Holger Schmeling’s work in SQL Server Distribution Statistics was first published as a pair of long articles for Simple-Talk. The booklet takes a practical, and well-informed approach to a subject that is not always easy to explain or understand.
A Distribution Statistics object is a sampled map of the distribution of data in a table. Such statistics help the Query Optimizer of SQL Server’s Database Engine to translate the ‘logical’ SQL Query into the best strategy for doing all the physical operations of joining, sorting, and selecting the data. Most of the time, this work happens effectively without the database administrator having to be aware of what is going on, but occasionally, if the statistics no longer reflect what is actually in the table, then queries can suddenly run grindingly slow. At this point, the DBA must intervene to correct the problem.
Holger divides his work into two parts. In the first part, he explains what ‘statistics’ are, why they are there, how they are created, updated and removed. He shows how to inspect them and to maintain them. In the second part, he lists all the problems that are related to these statistics objects, and how to solve them.
DBAs and Database developers need a reasonable understanding of distribution statistics so as to be prepared for those occasions when things go wrong.
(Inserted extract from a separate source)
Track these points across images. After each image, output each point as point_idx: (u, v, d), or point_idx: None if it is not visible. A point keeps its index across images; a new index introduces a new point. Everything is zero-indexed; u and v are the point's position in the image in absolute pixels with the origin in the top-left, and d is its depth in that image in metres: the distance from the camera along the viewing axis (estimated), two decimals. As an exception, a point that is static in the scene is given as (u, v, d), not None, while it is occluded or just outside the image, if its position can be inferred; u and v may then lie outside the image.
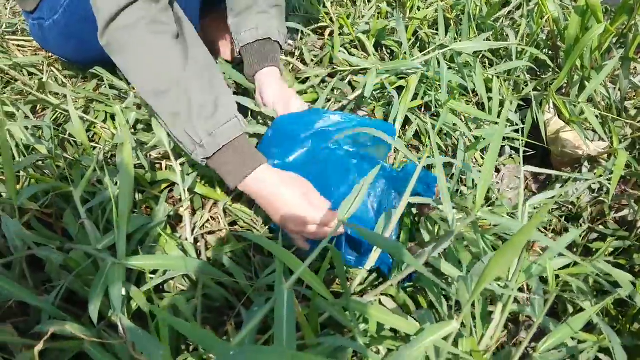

SQL Server Distribution Statistics are used by the Query Optimizer to translate what the user has declared to be his wishes for a result, the SQL, into a ‘physical’ strategy that is quick and economical for the database. The relative performance of the various ‘Physical’ strategies for executing the query will vary according to the quantity and distribution of the data within the tables. The Query optimizer uses the statistics to work out the relative merits of the possible strategies. When the statistics are outdated, or missing then queries will miss out on the best strategy for execution and can, at the worst, will get assigned a disastrously poor strategy.
Reading Holger’s booklet is a great way of brushing up on the subject of Statistics and query-optimization. It is reasonably short, and geared to the practitioner rather than the theoretician. It is careful to stick with the things you need to know, and resists the temptation to launch into discourses on the esoteric science of query optimization. For this we are all grateful.